● Task prompt
Write out, please, the lines from the beginning of the material to the line with "bare tree (<bbox>220, 0, 244, 56</bbox>)", including both ends and nothing else.

● Data for processing
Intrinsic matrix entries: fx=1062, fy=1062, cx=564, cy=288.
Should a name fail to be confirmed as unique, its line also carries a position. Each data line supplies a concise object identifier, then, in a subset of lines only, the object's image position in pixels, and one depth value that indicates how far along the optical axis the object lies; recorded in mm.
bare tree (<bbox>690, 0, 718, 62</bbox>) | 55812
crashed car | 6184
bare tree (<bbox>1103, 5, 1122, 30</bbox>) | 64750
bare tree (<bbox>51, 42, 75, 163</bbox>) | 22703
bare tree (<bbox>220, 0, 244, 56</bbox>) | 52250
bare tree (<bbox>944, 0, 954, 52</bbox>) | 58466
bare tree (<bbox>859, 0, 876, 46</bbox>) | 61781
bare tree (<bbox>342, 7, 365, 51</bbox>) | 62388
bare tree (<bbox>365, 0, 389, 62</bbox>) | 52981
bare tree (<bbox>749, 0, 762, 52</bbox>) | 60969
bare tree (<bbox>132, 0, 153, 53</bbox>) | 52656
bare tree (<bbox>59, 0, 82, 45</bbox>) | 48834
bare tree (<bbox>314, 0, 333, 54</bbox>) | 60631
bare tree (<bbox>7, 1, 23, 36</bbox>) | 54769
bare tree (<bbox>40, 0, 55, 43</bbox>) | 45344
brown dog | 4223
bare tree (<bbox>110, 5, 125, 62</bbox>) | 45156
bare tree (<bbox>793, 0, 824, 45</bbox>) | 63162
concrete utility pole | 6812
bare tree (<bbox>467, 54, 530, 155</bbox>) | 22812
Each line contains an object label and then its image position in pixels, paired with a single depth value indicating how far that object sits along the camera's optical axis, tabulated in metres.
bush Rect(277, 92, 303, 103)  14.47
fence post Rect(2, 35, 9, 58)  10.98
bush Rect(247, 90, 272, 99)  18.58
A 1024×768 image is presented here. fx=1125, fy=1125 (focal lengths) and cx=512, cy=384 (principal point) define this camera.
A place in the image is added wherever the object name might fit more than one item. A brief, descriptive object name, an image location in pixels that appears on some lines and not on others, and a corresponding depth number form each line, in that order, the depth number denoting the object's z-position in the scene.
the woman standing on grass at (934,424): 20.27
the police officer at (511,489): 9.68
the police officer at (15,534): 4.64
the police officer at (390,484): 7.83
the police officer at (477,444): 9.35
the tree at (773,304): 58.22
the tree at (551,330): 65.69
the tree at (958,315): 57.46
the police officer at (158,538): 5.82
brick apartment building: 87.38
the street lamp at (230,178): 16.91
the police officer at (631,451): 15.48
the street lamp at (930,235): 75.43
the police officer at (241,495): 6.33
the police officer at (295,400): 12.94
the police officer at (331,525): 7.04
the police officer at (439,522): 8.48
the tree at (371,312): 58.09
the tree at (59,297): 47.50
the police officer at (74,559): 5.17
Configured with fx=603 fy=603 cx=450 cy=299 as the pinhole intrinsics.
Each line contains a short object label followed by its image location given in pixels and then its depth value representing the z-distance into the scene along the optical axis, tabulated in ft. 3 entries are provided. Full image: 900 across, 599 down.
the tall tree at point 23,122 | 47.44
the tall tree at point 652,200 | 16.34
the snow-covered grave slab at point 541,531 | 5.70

● Response area
Intrinsic matrix entries: fx=1062, fy=1062, cx=564, cy=288.
Should a name fail to be confirmed as unique, its line also carries a position. Each data line supplies a concise object identifier, then, in a subset of lines only, the object's image position in pixels, and one depth value that indicates how far along the optical axis the object lies; recorded in mm.
bare tree (<bbox>690, 0, 718, 62</bbox>) | 55812
crashed car | 6184
bare tree (<bbox>1103, 5, 1122, 30</bbox>) | 64750
bare tree (<bbox>51, 42, 75, 163</bbox>) | 22703
bare tree (<bbox>220, 0, 244, 56</bbox>) | 52250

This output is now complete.